Projects

Language acquisition

I am interested in computational modeling of infant first-language acquisition, particularly phonetics, phonology and morphology. My recent work includes lab phonetic analysis of child input and child production data and computational models of acquisition (in particular neural networks) with Naomi Feldman. (See SCiL-19, BUCLD-19, BUCLD-15 for data analysis, NAACL-19 and EMNLP-17 for neural net models, Interspeech-17 for a forced-aligned corpus of English child-directed speech.)

Here’s a recent talk (OSU Eye and Ear Institute, 2019) [PDF]

Language and vision

In collaboration with Alasdair Clarke and Hannah Rohde, I am looking at how visual perception affects production and perception of referring expressions. To do so, we have collected and analyzing a corpus of descriptions of people in Where’s Wally images (he’s called Waldo in the USA!). (See CogSci-17, Frontiers-13 and slides for TTI Speech and Language Day 2013. WREC dataset is available for download.)
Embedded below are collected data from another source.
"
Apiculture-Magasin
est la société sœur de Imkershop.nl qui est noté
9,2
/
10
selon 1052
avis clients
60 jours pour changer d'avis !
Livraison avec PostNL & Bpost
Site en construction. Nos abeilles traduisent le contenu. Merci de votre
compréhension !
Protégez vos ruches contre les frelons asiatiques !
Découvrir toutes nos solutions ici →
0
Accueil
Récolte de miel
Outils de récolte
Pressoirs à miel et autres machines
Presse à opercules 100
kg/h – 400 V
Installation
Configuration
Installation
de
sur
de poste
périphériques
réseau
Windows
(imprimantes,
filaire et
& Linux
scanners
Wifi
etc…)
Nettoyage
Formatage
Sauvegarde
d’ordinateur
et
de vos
Here’s a recent talk (Cornell, 2019) [PDF]

Inflectional morphology

I’m working on the implicational structure of morphological paradigms with Andrea Sims. We are focusing on the ways in which morphological systems can be internally predictable along many different dimensions. Even when different words take very different morphological markers, they can still be similar in the abstract arrangement of the markers, and this can aid humans or computer systems in learning how to inflect. (See JLM-19 for a survey, this 2021 talk given at Georgia Tech for some project details.)
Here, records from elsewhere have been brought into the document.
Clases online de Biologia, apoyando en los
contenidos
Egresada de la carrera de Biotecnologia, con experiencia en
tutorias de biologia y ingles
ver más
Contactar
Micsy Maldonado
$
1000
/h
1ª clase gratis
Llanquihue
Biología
Local discourse coherence and chat disentanglement

My thesis work focused on discourse coherence: the way a document or conversation is structured to provide context for new information. I constructed models looking at where and how entities (things in the world) are mentioned in a text. I also showed that these models can be used to disentangle the different threads of conversation going on in a crowded chat room. (See ACL 11 a and b, CL 10, ACL 08 a and b, NAACL 07, coherence toolkit software and Cambridge 2012 talk.)